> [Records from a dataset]
--

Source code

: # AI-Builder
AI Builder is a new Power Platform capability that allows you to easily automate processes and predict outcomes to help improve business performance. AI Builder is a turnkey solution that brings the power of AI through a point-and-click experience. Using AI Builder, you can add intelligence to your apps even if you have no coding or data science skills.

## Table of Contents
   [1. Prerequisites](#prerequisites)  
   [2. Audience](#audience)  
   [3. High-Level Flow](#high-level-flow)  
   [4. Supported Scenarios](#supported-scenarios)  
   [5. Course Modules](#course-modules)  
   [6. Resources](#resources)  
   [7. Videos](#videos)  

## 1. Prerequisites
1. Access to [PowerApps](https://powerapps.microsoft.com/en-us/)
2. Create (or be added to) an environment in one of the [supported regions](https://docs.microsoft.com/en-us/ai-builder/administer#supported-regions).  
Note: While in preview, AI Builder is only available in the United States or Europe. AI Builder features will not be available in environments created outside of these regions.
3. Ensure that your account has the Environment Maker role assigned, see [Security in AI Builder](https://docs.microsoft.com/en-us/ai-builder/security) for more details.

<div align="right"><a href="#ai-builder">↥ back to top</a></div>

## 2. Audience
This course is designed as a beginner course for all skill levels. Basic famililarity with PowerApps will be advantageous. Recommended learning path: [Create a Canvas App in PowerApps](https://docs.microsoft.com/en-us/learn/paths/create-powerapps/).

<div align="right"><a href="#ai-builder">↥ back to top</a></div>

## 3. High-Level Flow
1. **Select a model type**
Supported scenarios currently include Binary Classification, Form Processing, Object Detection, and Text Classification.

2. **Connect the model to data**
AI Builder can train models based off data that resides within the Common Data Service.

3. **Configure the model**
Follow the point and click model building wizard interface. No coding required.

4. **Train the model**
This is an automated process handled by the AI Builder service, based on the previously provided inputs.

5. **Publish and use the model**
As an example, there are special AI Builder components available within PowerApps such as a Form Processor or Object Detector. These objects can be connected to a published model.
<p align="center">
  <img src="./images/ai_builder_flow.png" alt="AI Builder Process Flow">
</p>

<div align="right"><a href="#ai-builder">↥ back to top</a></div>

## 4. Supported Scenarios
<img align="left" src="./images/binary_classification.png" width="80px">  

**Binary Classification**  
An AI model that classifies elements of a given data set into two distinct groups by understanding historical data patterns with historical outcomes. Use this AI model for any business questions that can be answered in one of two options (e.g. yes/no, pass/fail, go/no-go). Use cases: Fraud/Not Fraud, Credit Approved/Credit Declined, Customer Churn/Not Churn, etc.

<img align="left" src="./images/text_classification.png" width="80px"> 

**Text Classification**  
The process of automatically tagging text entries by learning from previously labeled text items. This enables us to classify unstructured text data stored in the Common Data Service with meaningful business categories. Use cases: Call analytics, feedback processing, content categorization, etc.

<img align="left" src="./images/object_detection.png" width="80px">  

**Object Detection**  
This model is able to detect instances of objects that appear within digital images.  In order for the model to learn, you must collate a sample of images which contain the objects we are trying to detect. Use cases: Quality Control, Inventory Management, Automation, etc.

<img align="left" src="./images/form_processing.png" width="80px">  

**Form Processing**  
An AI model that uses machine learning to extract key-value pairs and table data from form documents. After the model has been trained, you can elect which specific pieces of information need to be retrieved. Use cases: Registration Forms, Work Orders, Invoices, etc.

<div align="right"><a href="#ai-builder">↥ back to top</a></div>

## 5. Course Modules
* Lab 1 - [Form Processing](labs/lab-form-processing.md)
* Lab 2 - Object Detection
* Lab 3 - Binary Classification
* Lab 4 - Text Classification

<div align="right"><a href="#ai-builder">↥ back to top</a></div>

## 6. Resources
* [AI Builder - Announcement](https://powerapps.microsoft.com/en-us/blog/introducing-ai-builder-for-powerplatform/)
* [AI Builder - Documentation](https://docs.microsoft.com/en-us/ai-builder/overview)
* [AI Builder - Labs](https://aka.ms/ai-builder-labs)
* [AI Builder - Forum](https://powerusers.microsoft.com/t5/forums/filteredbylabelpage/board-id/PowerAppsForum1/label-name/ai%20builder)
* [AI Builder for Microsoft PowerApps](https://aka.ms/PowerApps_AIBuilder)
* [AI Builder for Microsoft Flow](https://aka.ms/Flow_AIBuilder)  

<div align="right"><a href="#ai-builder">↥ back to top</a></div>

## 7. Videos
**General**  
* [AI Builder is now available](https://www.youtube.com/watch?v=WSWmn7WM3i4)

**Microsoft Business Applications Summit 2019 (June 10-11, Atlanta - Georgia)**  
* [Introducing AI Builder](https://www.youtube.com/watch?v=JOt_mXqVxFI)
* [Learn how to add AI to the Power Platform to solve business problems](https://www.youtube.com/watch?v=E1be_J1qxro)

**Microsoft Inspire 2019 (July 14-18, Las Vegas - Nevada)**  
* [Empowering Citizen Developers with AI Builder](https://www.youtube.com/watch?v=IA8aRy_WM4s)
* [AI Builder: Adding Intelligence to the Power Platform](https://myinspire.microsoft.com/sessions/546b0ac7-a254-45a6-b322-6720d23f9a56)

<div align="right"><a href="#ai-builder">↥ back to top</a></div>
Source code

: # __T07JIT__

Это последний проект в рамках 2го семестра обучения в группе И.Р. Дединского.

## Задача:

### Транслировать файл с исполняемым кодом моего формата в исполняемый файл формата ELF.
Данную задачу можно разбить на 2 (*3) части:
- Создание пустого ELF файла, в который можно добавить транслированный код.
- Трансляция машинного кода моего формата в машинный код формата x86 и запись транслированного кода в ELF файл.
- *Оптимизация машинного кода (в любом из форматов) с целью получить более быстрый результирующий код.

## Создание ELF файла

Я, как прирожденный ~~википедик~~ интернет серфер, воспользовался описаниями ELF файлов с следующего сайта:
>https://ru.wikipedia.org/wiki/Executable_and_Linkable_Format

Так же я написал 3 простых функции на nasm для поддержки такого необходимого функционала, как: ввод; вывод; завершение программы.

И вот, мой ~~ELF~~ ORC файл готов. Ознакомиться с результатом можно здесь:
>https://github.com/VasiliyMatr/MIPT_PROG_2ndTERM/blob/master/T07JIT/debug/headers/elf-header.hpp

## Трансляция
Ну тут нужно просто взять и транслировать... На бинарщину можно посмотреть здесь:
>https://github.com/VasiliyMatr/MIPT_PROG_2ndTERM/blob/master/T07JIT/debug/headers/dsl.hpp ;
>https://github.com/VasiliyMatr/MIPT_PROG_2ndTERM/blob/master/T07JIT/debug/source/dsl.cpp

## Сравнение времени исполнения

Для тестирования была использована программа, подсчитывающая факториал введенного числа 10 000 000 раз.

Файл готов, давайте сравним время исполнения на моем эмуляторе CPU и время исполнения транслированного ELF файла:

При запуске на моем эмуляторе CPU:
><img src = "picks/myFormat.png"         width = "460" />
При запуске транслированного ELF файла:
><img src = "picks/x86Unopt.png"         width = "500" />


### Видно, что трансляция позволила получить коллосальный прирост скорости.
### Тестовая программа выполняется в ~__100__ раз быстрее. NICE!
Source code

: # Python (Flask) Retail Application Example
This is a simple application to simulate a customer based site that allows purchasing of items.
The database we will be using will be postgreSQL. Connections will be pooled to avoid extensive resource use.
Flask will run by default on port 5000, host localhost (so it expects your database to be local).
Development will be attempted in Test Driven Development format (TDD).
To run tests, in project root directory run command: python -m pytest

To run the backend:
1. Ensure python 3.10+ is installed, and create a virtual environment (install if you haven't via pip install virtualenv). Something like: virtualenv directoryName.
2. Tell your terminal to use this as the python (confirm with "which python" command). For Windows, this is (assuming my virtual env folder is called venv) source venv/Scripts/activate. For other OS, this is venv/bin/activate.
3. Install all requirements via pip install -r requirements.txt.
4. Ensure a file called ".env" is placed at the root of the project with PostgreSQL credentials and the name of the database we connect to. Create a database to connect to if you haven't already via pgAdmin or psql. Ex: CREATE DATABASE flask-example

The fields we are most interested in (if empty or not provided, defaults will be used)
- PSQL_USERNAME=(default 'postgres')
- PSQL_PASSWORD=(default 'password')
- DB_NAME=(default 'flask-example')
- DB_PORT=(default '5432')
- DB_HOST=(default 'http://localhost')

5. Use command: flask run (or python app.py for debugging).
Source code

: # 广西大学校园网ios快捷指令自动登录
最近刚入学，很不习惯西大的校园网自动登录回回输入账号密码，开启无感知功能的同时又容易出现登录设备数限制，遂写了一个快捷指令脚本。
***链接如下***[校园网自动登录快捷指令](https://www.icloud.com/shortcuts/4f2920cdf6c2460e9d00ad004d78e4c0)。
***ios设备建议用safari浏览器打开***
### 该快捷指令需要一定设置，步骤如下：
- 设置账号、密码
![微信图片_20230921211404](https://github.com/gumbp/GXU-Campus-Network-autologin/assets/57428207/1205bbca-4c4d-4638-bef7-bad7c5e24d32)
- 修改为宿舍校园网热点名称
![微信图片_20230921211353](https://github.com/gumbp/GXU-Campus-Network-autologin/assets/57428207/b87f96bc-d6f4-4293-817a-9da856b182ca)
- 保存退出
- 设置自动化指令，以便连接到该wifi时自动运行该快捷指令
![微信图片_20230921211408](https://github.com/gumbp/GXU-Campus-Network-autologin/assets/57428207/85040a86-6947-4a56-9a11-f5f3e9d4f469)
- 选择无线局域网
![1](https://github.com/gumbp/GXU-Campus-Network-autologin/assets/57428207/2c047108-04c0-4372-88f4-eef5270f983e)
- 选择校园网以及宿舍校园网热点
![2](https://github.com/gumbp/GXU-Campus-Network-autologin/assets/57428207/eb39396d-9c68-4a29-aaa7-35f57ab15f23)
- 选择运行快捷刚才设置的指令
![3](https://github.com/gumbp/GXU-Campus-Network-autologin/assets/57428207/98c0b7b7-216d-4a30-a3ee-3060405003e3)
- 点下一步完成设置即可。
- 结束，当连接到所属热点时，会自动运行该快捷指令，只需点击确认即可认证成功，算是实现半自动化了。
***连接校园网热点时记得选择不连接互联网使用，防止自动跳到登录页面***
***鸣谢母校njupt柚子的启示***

--

> [Job] Reproduce exactly the lines above from the line with "[7. Videos](#videos)" to the line with "2. Create (or", including both, and add nothing.

> [Task output]
   [7. Videos](#videos)  

## 1. Prerequisites
1. Access to [PowerApps](https://powerapps.microsoft.com/en-us/)
2. Create (or be added to) an environment in one of the [supported regions](https://docs.microsoft.com/en-us/ai-builder/administer#supported-regions).  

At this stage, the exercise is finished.